---------- Extrait du texte ----------

La recourante conclut, "sous suite d'assistance judiciaire" et de dépens, principalement à la réforme de la décision entreprise en ce sens qu'il soit ordonné au ministère public d'ouvrir une procédure pénale contre le directeur des sports et le Rectorat de l'Université pour faux témoignage et autres infractions qui ressortiraient du dossier. A titre subsidiaire, elle demande l'annulation de la décision querellée et le renvoi de la cause à la cour cantonale pour nouvelle décision. Elle requiert aussi l'octroi de l'effet suspensif. 
 
4.  
La recourante a encore complété ses moyens par courrier du 10 juin 2022 et transmis pour information au Tribunal fédéral, par plis des 20, 23 octobre et 10 novembre 2022, ainsi que des 13 et 29 janvier 2023 des copies de correspondances qu'elle a adressées à la Cour pénale neuchâteloise. 
 
5.  
Tous les envois suivant le 10 juin 2022 sont manifestement postérieurs à l'échéance du délai de recours. Il n'y a pas lieu de s'y arrêter (art. 42 al. 1 et 2 LTF en lien avec les art. 48 al. 1 et 100 al. 1 LTF; cf. ATF 139 II 185 consid. 2.6). Les annexes à ces courriers, que la recourante n'a de toute manière transmis au Tribunal fédéral que "pour information" constitueraient, en toute hypothèse, des pièces nouvelles irrecevables en procédure fédérale, la recourante n'expliquant pas en quoi elles résulteraient de la décision de l'autorité précédente (art. 99 al. 1 LTF). 
 
6.

---------- Enregistrements fournis ----------

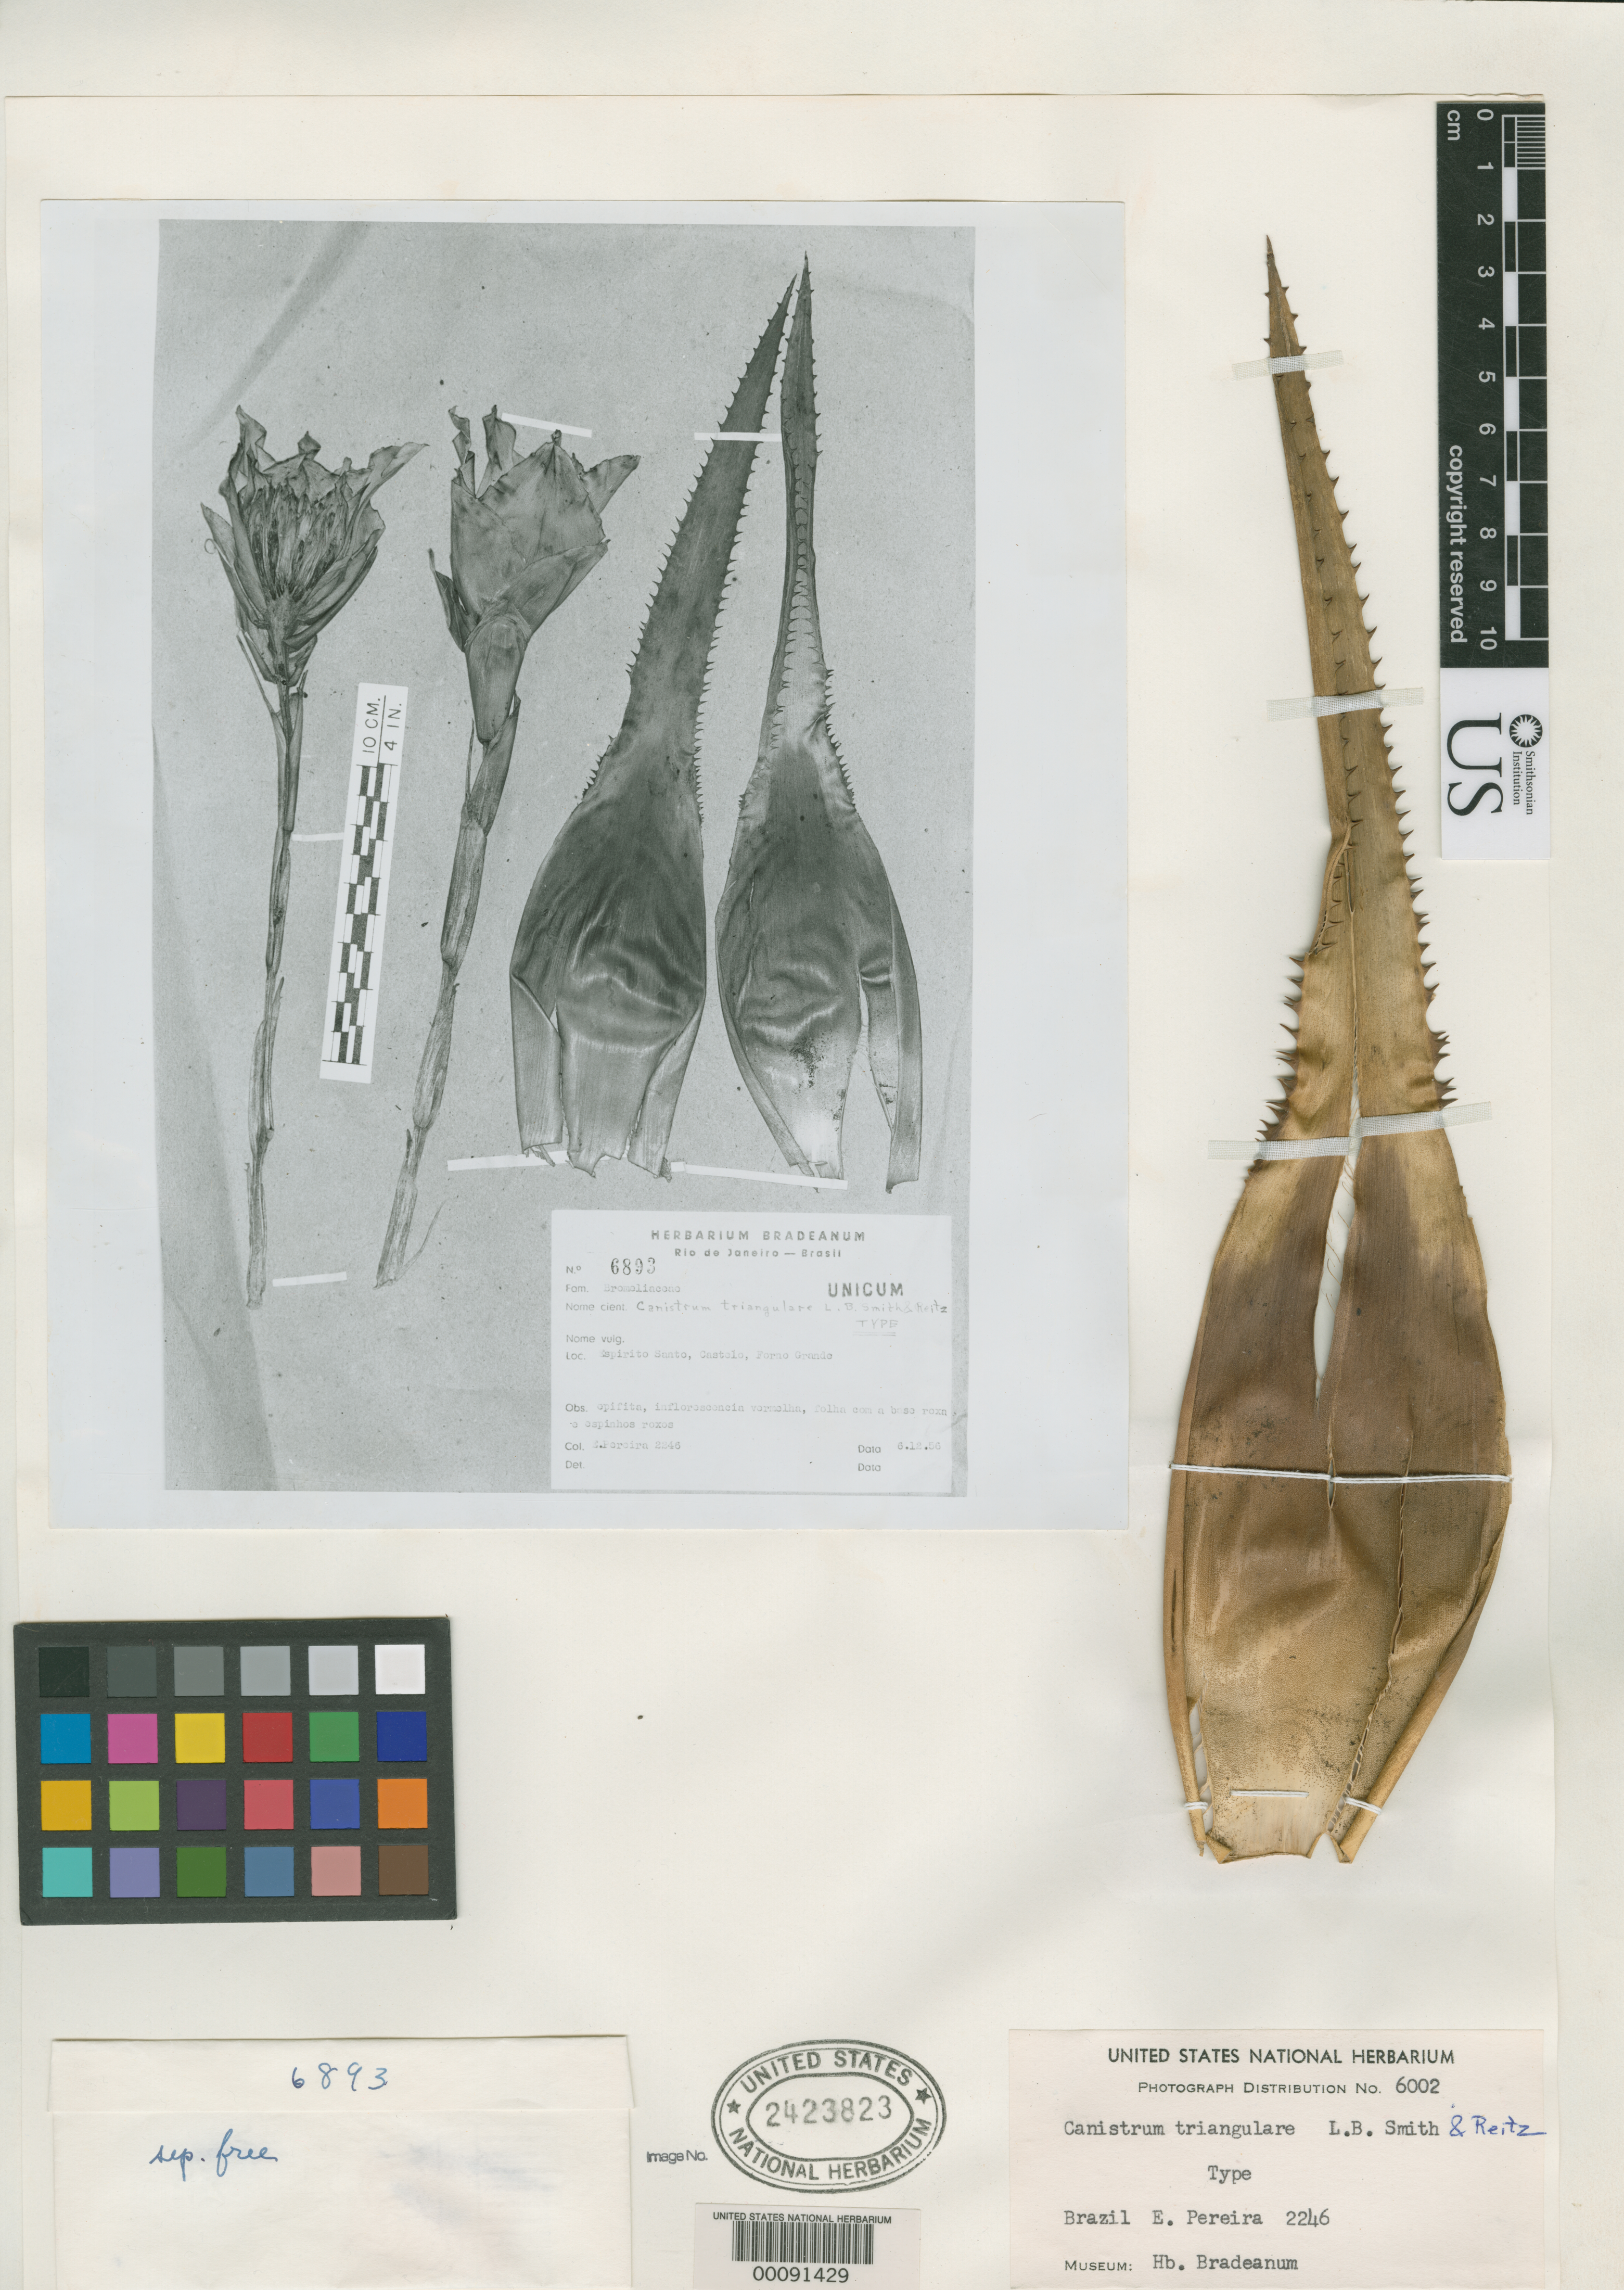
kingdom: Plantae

----------
---------- Enregistrements fournis ----------

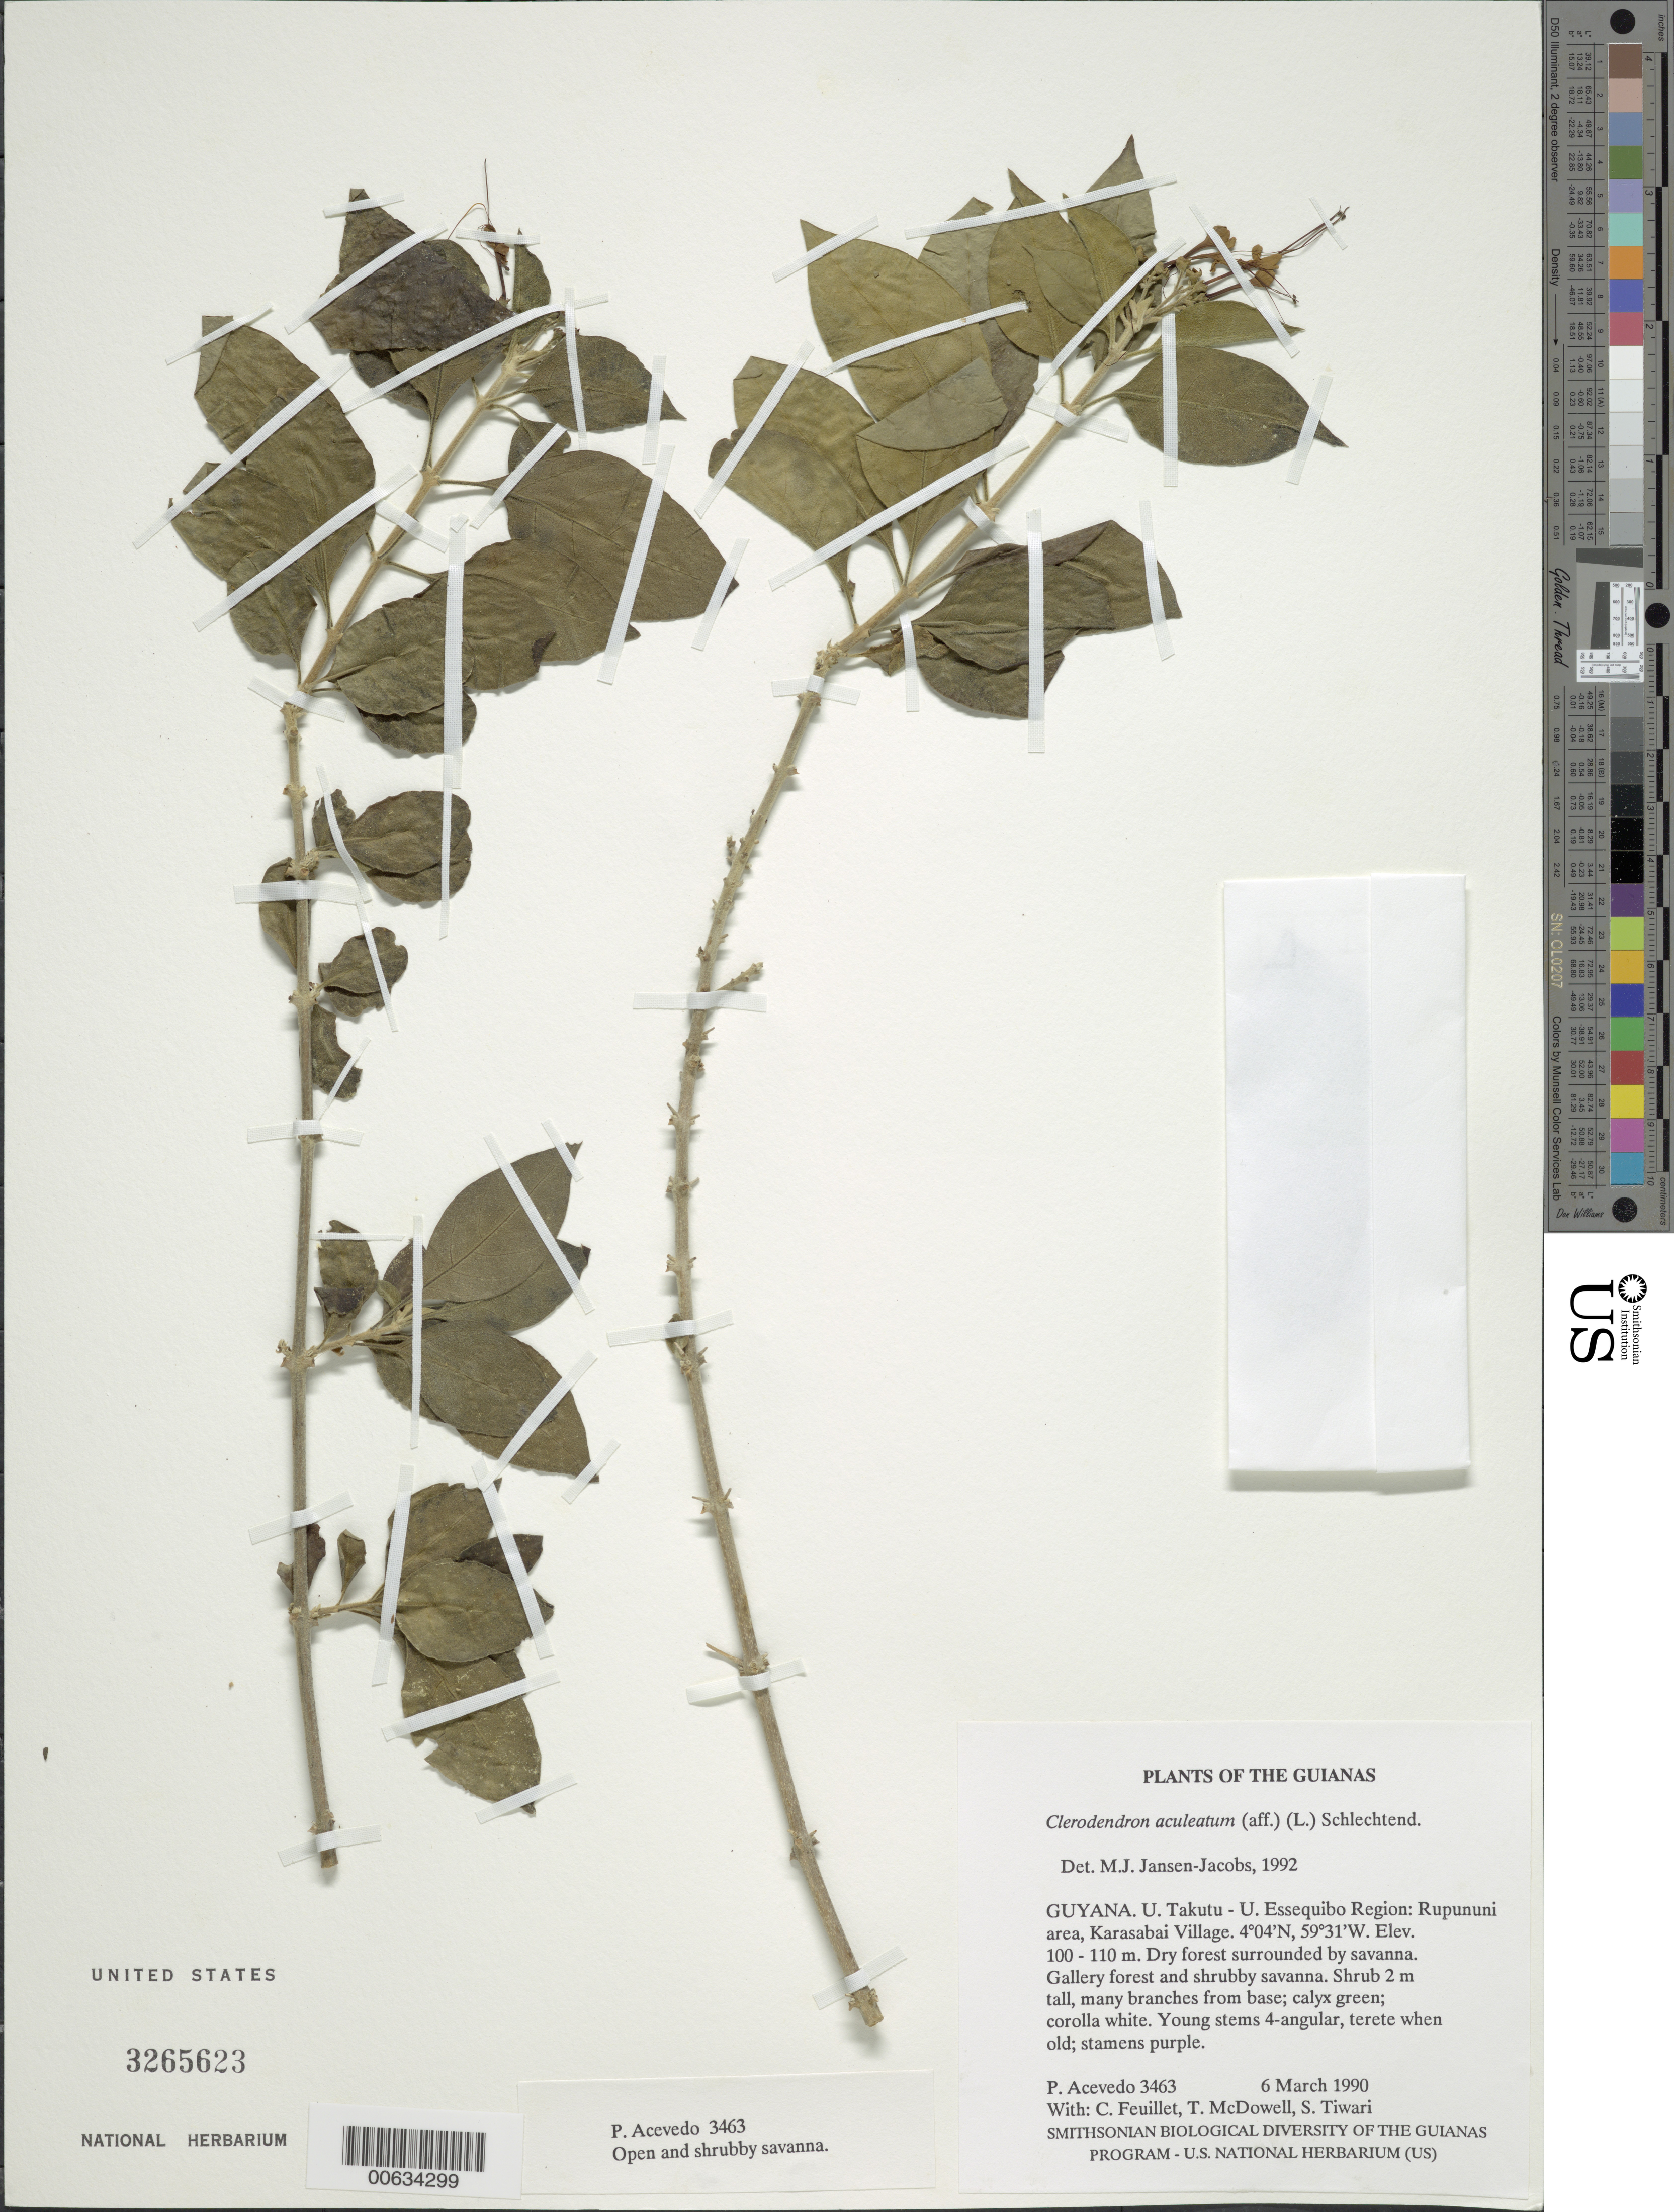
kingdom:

----------

Travail demandé:
a: D'après l'extrait du texte, quelle est la date du courrier par lequel la recourante a complété ses moyens ?
b: Prélevez mot pour mot dans l'extrait du texte le passage commençant par « Tous les envois » et se poursuivant jusqu'à « al. 1 LTF). ».
Les enregistrements n'interviennent pas dans cet exercice.

Corrigé des exercices:
a: Le 10 juin 2022.

b:
Tous les envois suivant le 10 juin 2022 sont manifestement postérieurs à l'échéance du délai de recours. Il n'y a pas lieu de s'y arrêter (art. 42 al. 1 et 2 LTF en lien avec les art. 48 al. 1 et 100 al. 1 LTF; cf. ATF 139 II 185 consid. 2.6). Les annexes à ces courriers, que la recourante n'a de toute manière transmis au Tribunal fédéral que "pour information" constitueraient, en toute hypothèse, des pièces nouvelles irrecevables en procédure fédérale, la recourante n'expliquant pas en quoi elles résulteraient de la décision de l'autorité précédente (art. 99 al. 1 LTF).